Ce n’est pas une vie

mirrormaskcamera: (via papascandy) (Source: tibets)

Je suis un grain de sable, près de moi, dans un ordre aléatoire, des milliers de grains de sable sommeillent dans la même sphère de verre. Ils sont comme des parties de moi-même, scintillantes, inutiles et silencieuses.

La sensation de l’étrange, du mystérieux n’existe pas car en tant que graine du temps je ne me questionne pas sur l’ordre des choses, sur les lois de la nature, sur l’équilibre ou sur ce qui devrait être une réalité. Je me contente d’être dans un état qui n’est pas, avec pourtant la sensation exister en des milliers de petits endroits proches, identiques mais à la fois totalement différents de moi.

Sans contrainte aucune, il me semble que je suis comme une matière minuscule et que le monde autour de moi vit sans souvenir et est prêt à devenir autre chose, à devenir ce qu’il n’imagine pas.

Je suis un grain de sable sans doute, je suis presque n’importe quoi. Ma nature s’éparpille sans prendre de forme stable. Je ne dure pas.

Soudain, notre silence sablonneux se remue, le sable s’écoule, les grains glissent les uns sur les autres et de ce mouvement naît en moi la conscience. Des serpents de souvenirs surgissent, comme des rubans, ils dansent dans le vide et montent vers un infini. Si je tente de les suivre, d’emprunter leurs chemins, de grimper sur les échelles qu’ils construisent, ils s’inversent ou disparaissent et me disent : « il est temps ». Je ne comprends pas dans mon éparpillement que je glisse, que je subis une révolution majeure, que je me volcanise.

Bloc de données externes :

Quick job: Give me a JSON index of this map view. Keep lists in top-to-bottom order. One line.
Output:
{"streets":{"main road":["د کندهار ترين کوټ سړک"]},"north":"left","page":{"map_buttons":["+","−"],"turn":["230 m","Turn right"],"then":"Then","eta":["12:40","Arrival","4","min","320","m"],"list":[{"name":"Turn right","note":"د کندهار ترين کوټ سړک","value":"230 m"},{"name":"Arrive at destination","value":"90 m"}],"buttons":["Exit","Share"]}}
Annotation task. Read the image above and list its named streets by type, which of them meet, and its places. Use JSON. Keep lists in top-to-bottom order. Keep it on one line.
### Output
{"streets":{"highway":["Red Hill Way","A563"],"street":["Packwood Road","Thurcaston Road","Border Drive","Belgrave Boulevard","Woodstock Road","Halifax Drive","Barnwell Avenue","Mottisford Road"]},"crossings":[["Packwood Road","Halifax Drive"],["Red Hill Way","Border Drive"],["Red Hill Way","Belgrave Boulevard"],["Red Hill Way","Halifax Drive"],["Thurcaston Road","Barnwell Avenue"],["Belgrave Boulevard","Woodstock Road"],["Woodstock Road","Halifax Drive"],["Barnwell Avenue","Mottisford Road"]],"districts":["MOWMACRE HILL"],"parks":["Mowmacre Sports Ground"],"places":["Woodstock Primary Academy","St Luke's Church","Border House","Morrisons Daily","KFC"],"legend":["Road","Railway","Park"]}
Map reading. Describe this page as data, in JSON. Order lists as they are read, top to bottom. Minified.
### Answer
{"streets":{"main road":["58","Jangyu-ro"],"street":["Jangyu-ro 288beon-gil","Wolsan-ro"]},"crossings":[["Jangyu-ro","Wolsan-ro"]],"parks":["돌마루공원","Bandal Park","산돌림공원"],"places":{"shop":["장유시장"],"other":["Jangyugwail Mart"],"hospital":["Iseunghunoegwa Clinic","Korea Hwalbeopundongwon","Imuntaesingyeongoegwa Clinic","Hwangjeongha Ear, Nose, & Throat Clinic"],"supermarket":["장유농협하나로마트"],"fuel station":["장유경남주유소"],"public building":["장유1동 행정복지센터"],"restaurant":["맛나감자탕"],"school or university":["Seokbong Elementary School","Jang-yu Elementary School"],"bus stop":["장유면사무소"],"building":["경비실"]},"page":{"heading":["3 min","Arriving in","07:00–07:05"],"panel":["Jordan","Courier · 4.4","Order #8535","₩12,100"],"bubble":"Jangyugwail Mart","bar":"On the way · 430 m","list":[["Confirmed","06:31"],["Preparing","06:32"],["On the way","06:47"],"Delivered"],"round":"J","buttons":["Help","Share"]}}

Peu à peu, je retrouve un même état aléatoire, je sommeille, les milliers de parties semblables à moi-même se sont inversées et pourtant scintillent tout aussi inutilement dans un silence momentané, une fraction du temps toujours prêt à s’écarter du futur qu’on voudrait lui dessiner. Je me contente de donner aux humains l’impression qu’ils peuvent mesurer le temps et le découper comme une étoffe.

Fêlure

La ville pour me parler de ma solitude diffuse autant de traces insolites que j’engrange au fur et à mesure comme s’il me fallait retrouver le chemin d’un retour. Quel serait le point de mon départ ? Comment débuteraient toutes ces phrases qui restent coincées dans ma gorge ou serpentent avec peine dans les tremblements de mes doigts ?

La ville me montre comment elle ploie sous le fardeau des regards distraits, inquisiteurs maladroits gommant les différences en feignant de ne pas les voir. Plus loin, elle se redresse, amusée, éternellement étrangère à elle-même dans un vêtement tout plissé. Elle marche silencieuse en longeant les murs, en frôlant les frontières. Elle se dérobe à toutes les représentations que j’aimerais donner de moi, de nous simples humains parmi les choses en me servant d’images. Je l’arpente, elle me guette. Je la capture, elle m’échappe.

Le soir, quand mon travail est accompli, je contemple sa fuite et la mienne. Je regarde pétrifié, mon impossibilité à être selon les schémas et les grilles de la norme et je chiffonne agacé toutes les pages de mes carnets de dessins, partant une nouvelle fois à la recherche de cette faille qu’il m’est impossible de nommer.